# Which book on the Enneagram to read first?



## Airy (Feb 7, 2011)

I've done some prior reading online about types across different online sources but would like something meaty from an authentic source (creator, author) to read about the enneagram. At the moment, I'm aware of and interested in Naranjo and Maitri (leaning towards Maitri's first book) but am open to all recommendations. 

Which book/s would be the best for forming a solid foundation of the enneagram if the reader has a general if not, somewhat vague understanding of the enneagram?


----------



## Das Brechen (Nov 26, 2011)

Personality Types by Riso and Hudson is a more "scientific" approach to the Enneagram. Very good book. Most people I introduce to the book can confirm their type in reading the first two pages of the type's chapter. They reference how the Enneagram relates to other personality systems and how the Enneagram can fit into any other system. The revised edition has more info about the Levels of Development and the wings. I found that really helpful.

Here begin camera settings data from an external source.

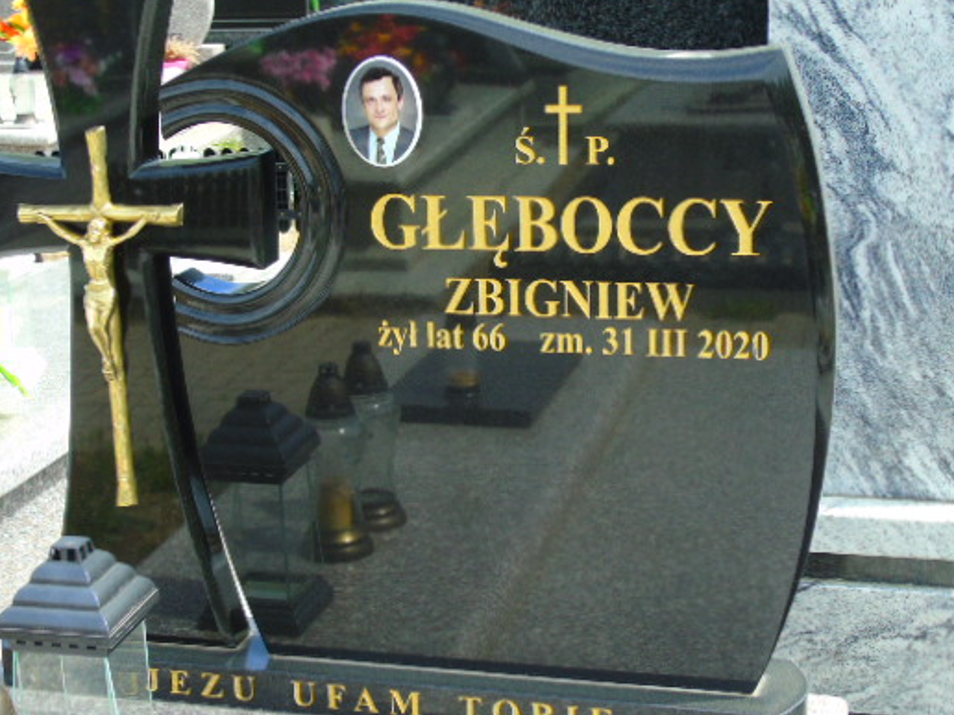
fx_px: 1846
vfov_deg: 21.9
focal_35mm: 67
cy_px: 390
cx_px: 405
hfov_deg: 28.9
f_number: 4.3
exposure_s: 1/250
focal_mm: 9.6
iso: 80
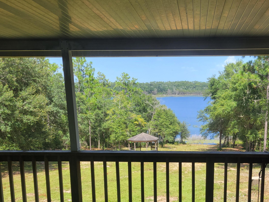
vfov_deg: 38.2
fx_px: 288
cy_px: 136
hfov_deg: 49.1
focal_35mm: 37
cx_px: 183
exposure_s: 1/771
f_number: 1.8
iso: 40
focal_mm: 5.4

The Spiritual Enneagram by Sandra Maitri is a book centered around the Enneagram more as a spiritual guide to "oneness". It talks about "oneness" and transcending the type to realize your true self. I recommend it because she doesn't mince words and for me, it cut deep reading about my type but at the same it inspires because unlike the other book by Riso and Hudson, she actually goes into how move past desire and fear into "oneness".


----------



## mushr00m (May 23, 2011)

This thread has some good recommendations: http://personalitycafe.com/enneagram-personality-theory-forum/106759-good-book-enneagrams.html


----------